------ INFORMATION SUPPLIED

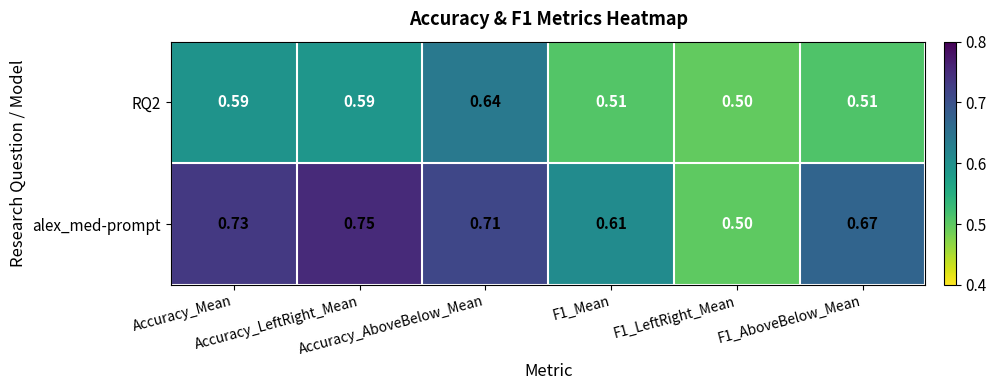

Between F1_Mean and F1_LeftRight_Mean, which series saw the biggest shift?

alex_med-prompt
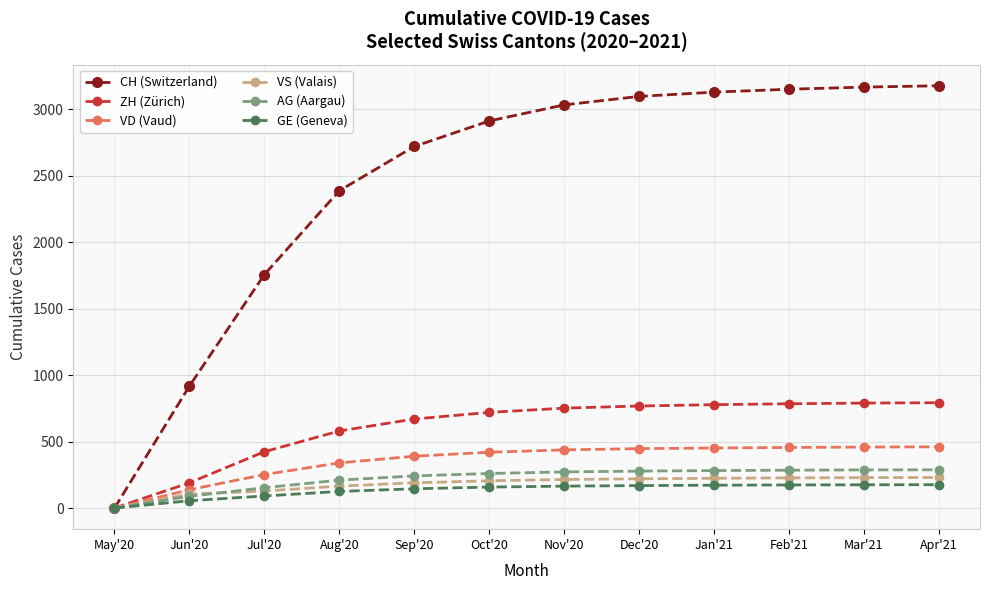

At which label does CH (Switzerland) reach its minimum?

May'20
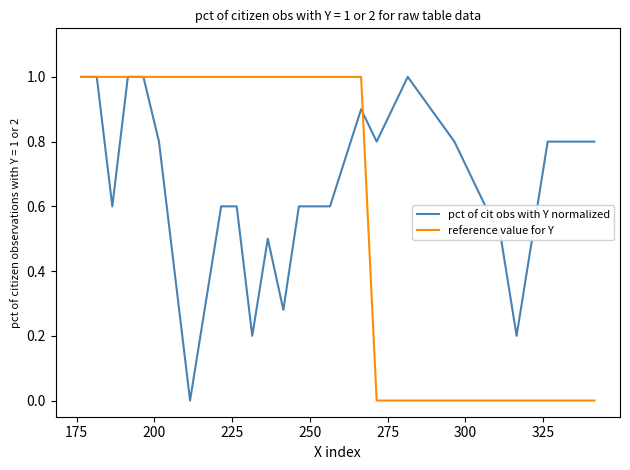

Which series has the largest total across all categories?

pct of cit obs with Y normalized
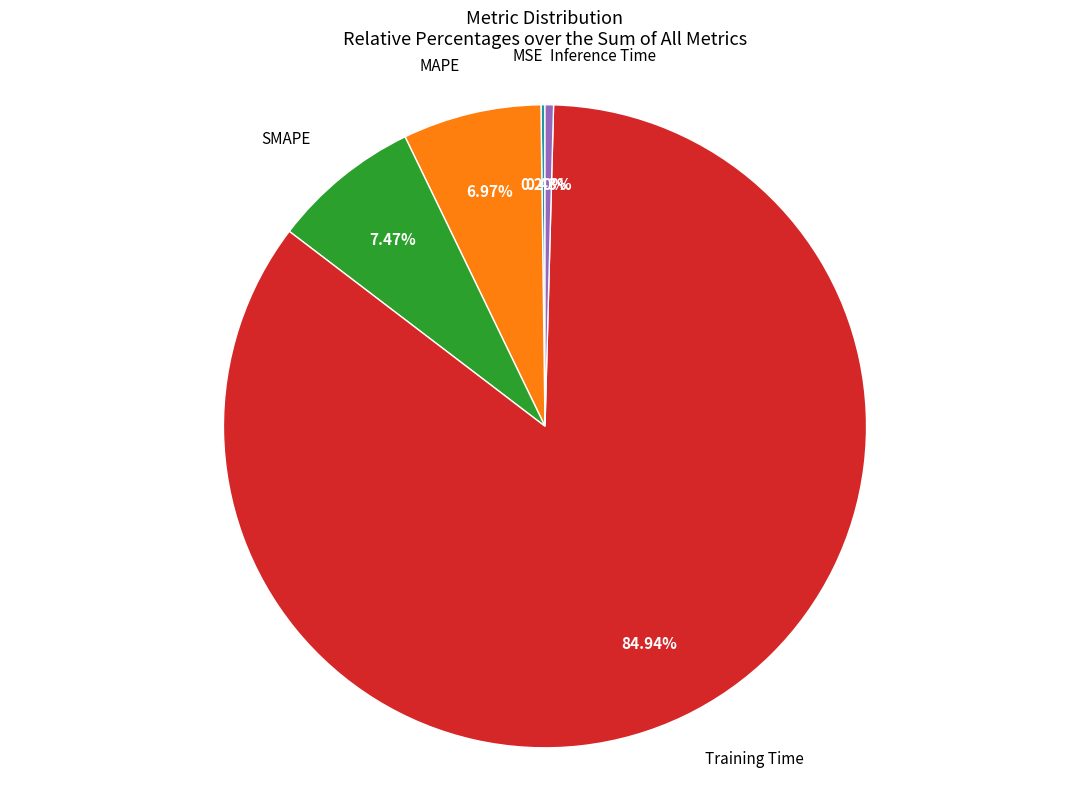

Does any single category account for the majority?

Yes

------------

Output the lines of the material unchanged, starting with the line that contains "Which series has" and continuing through the end of the material. Omit the pictures.

▶ **EXERCISE ANSWER**
Which series has the largest total across all categories?

pct of cit obs with Y normalized

Does any single category account for the majority?

Yes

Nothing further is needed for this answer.